The inquest heard the findings of a report compiled by Helen Morgan and Dr Nadeem Syed from Aneurin Bevan University Health Board which highlighted a failure among hospital doctors to realise the severity of Skyla's condition.
Dr Syed, a paediatric consultant, told the hearing: "Sepsis is not that common in children and it is one of the leading avoidable causes of death in children in the UK. It would not be in the everyday dealings of paediatric staff.
"However this was a failure to recognise the sick child with sepsis and the severity of their illness. The child was not thought to be seriously unwell – that is why it was not escalated."
Dr Syed added there were concerns about how the hospital had dealt with a re-attending patient, adding that Skyla's mother had "not been listened to appropriately" by those in the department.
"There was no formal readmission policy in place at the time of this incident," he said "It was more dependent on the individual patient.
"This policy has been developed. Children are now taken as new patients and given new doctors and new eyes and ears. Readmission is to see what happened at the previous appointment and what can be done better."
The inquest also heard that low staffing levels at the hospital led to a lack of immediate senior intervention. The senior doctor on shift at the time was available until 1am but was then summoned to tend to another seriously ill patient an hour later. He first saw Skyla at 9am on May 14 and recognised the severity of her condition.
Dr Syed told the hearing that while there were "decreased staff levels" there was also "an expectation of decreased patient attendance".
On behalf of himself and Ms Morgan he added that the incident had been taken "very seriously", concluding: "Different layers are being put in place to improve the safety of the child so that future incidents do not happen. Sepsis awareness is part of the induction taken by every doctor and junior doctor."
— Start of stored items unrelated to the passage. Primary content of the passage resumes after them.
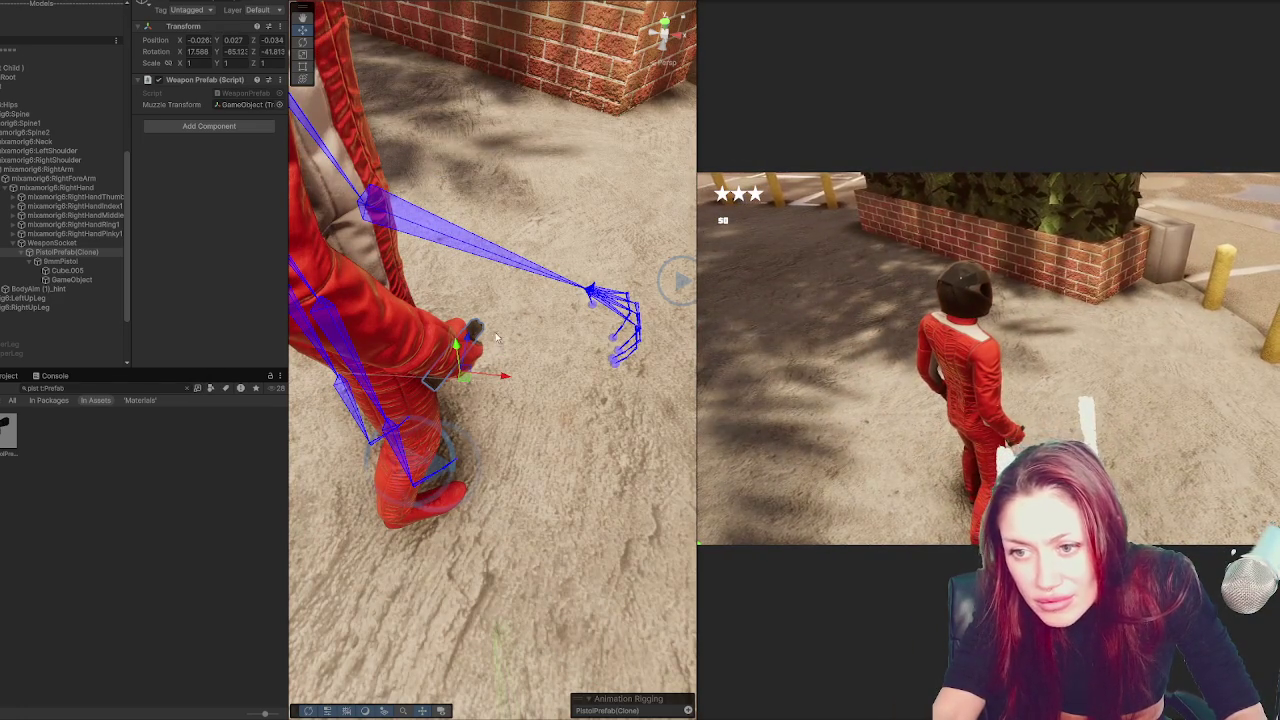
left_click(84, 244)
left_click(88, 253)
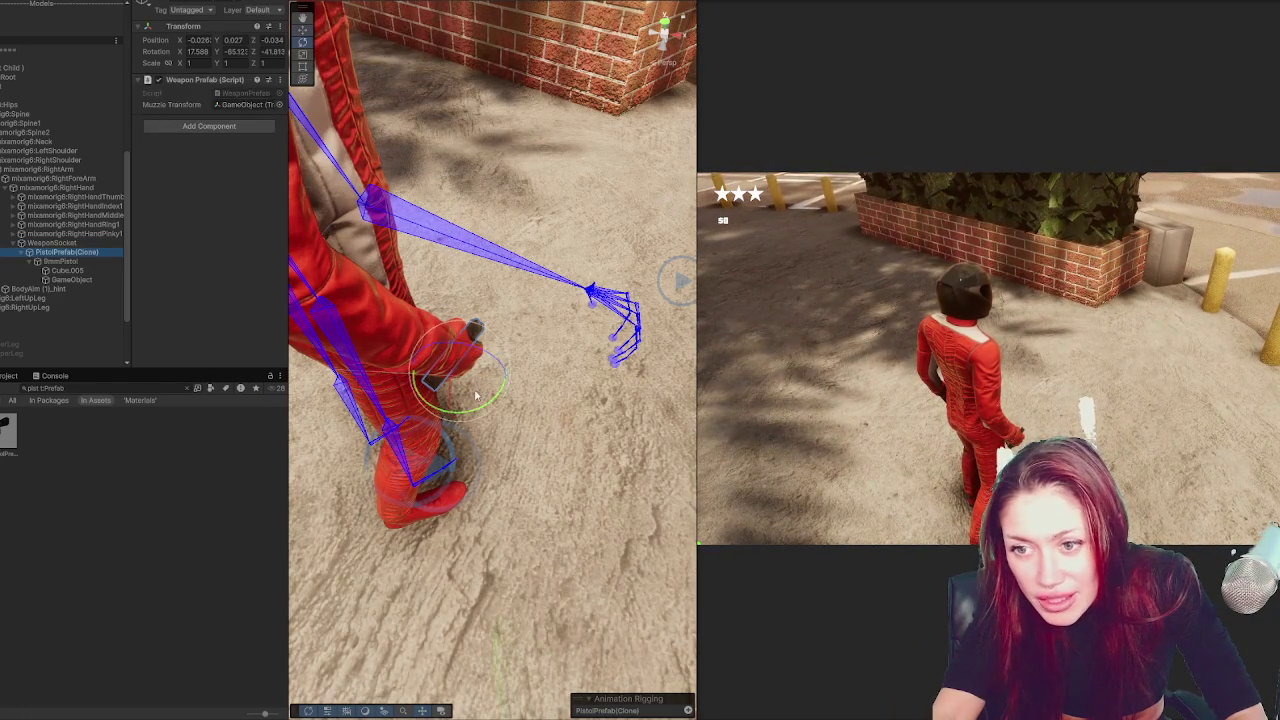
key("e")
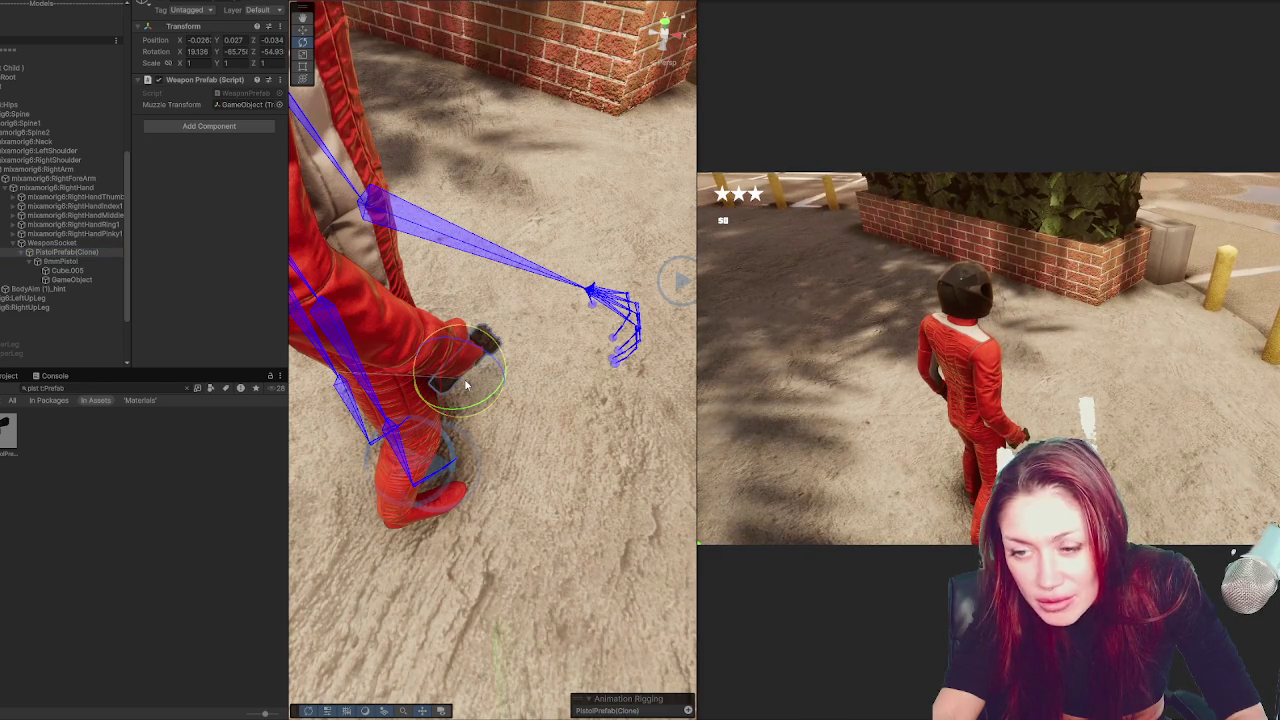
left_click_drag(466, 386, 457, 371)
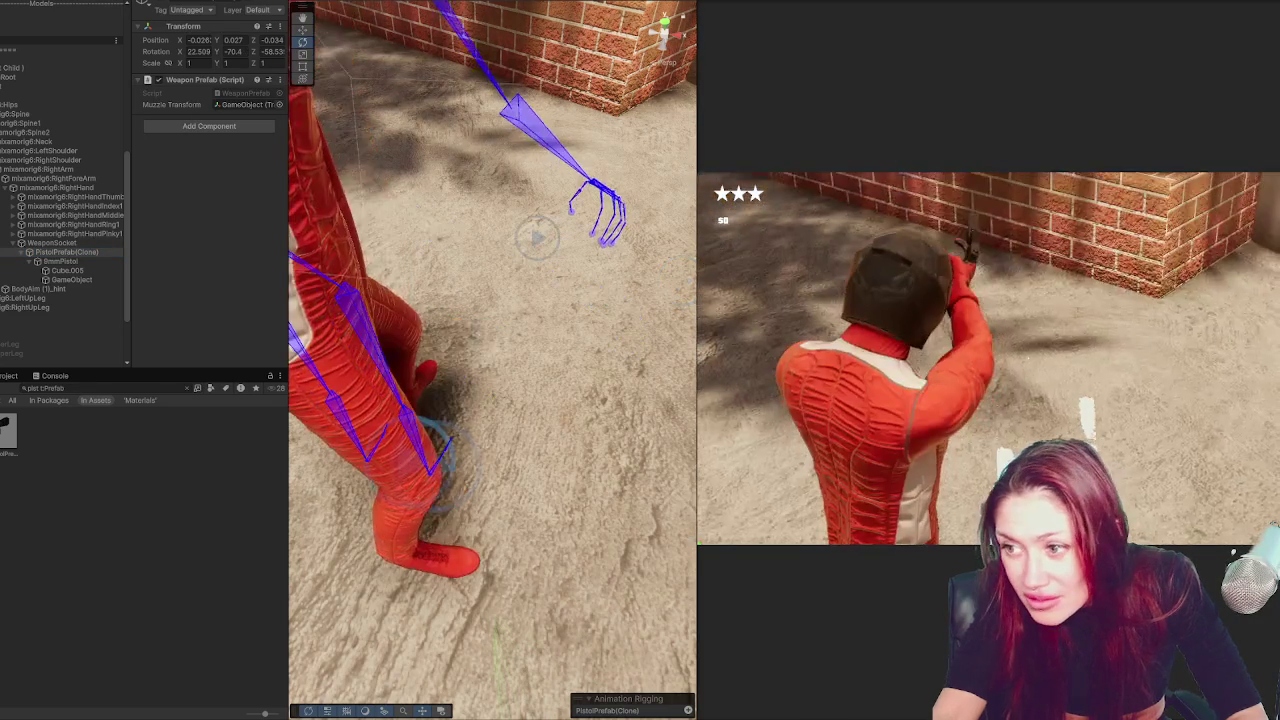
Nudge the pistol into the palm at about -0.0177, 0.0092, -0.031 and angle it forward
left_click(1030, 365)
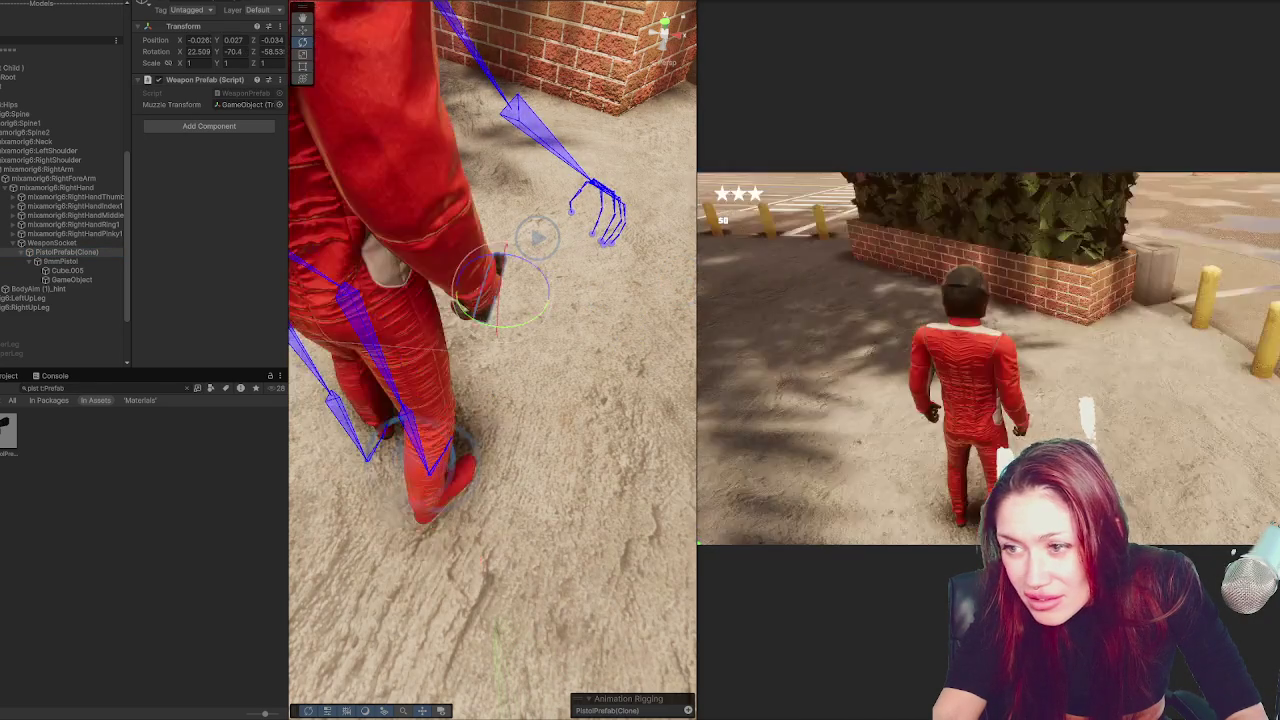
scroll(602, 418, "up", 2)
key("w")
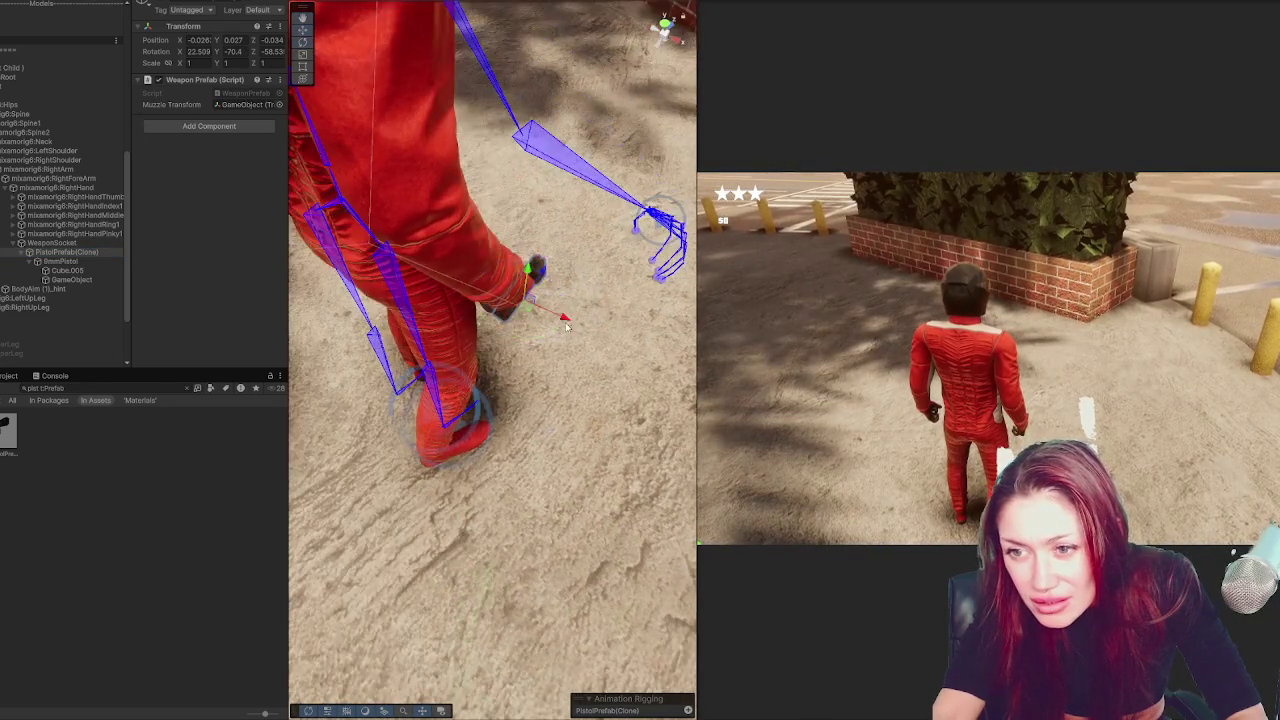
mouse_move(565, 318)
left_mouse_down()
mouse_move(553, 310)
mouse_move(551, 322)
left_mouse_up()
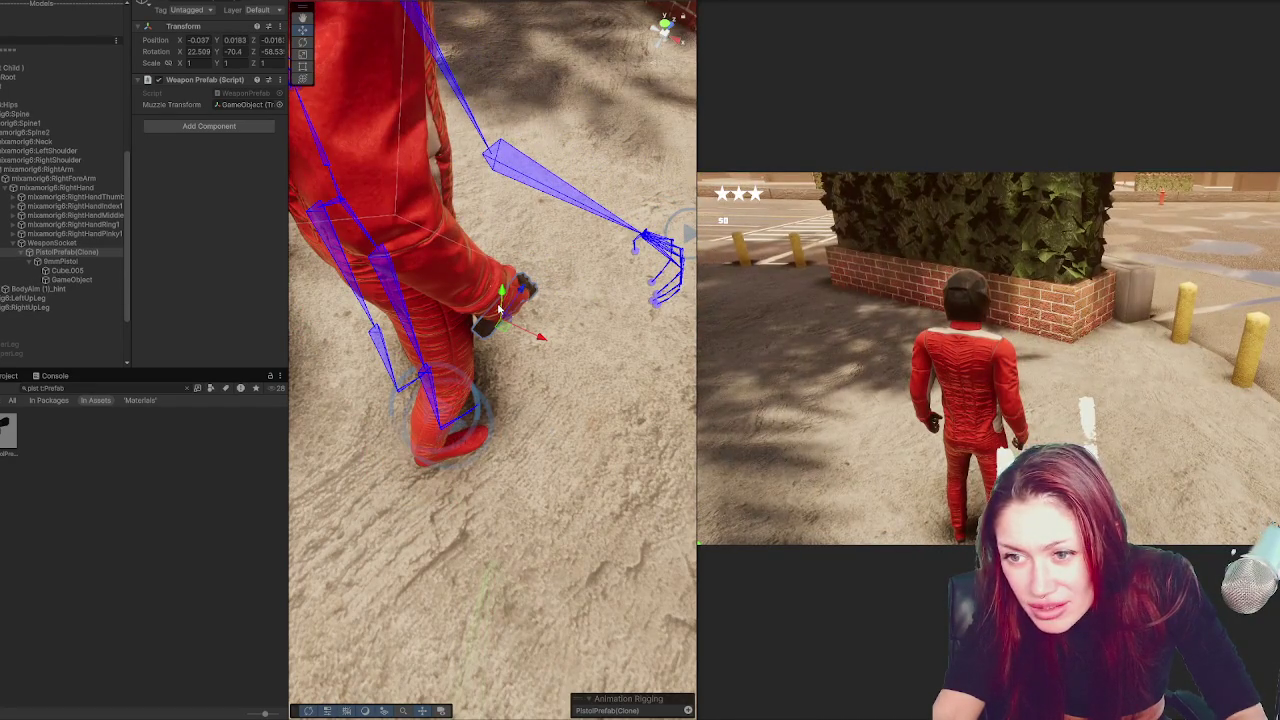
key("e")
left_click_drag(505, 320, 506, 320)
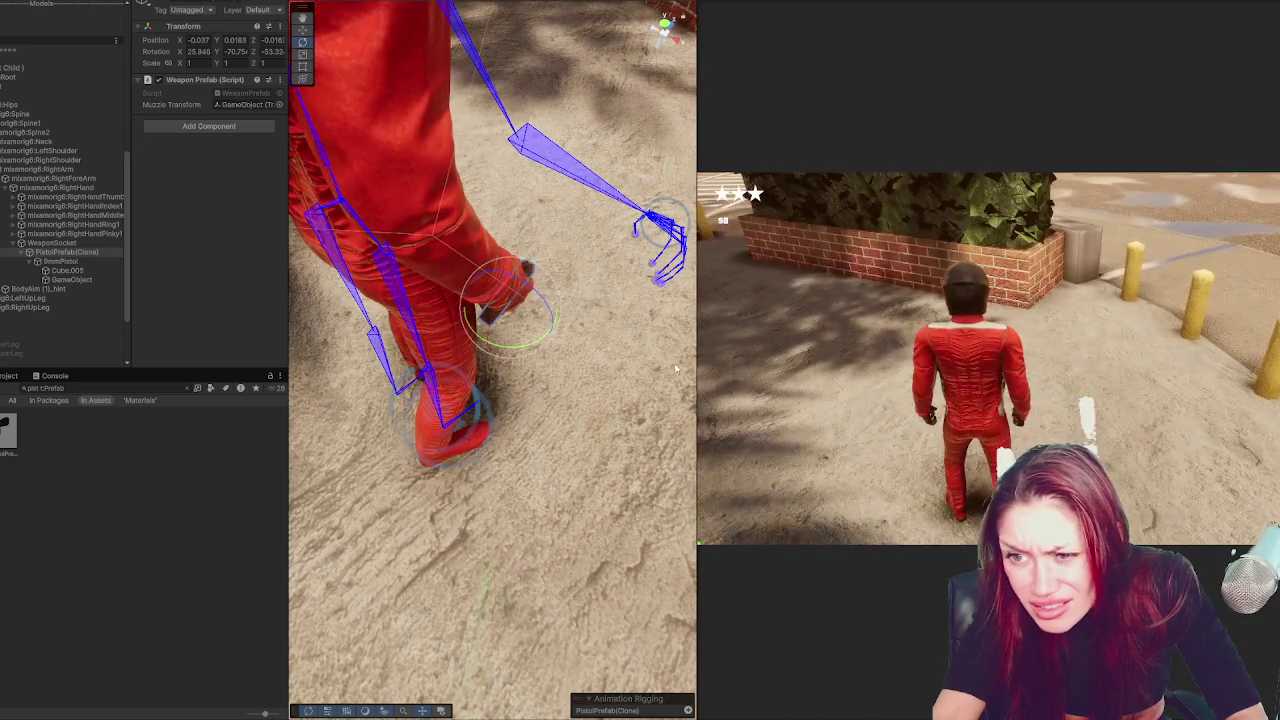
left_click_drag(506, 320, 509, 314)
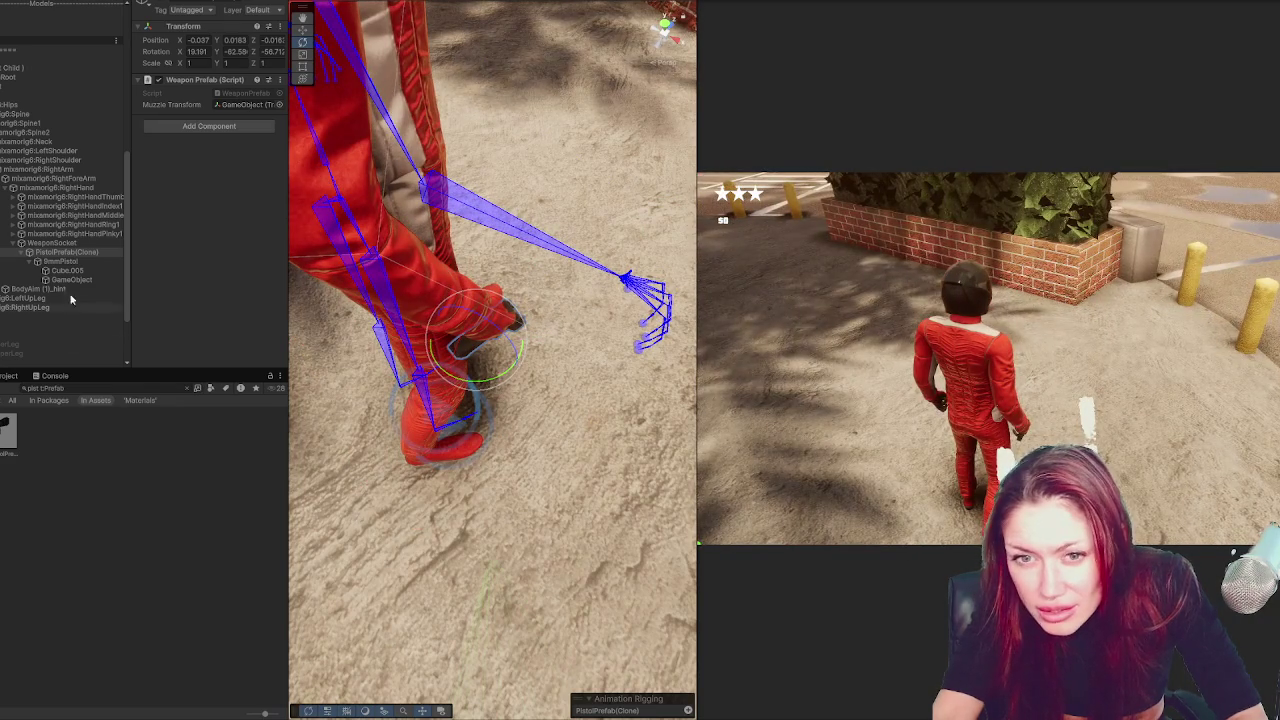
left_click(55, 243)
In summing up, Ms Le Fevre said that there was a "failure to recognise the severity of Skyla's condition" and that, based on evidence submitted to her, on the balance of probabilities, her death could have been avoided had she received appropriate treatment and a swifter diagnosis.
She added that a conclusion of natural causes was not appropriate and instead found that neglect did contribute to Skyla's death.
Ms Le Fevre recorded a narrative conclusion, adding: "Skyla Whiting's death from sepsis was contributed to by neglect in that a) appropriate treatment was not administered between approximately 11.30pm on May 13 and 1am on May 14, 2018 and b) no diagnosis of sepsis was made between 1am and 9am on May 14, 2018."
The coroner concluded the inquest by expressing her "sincerest condolences" to Skyla's family.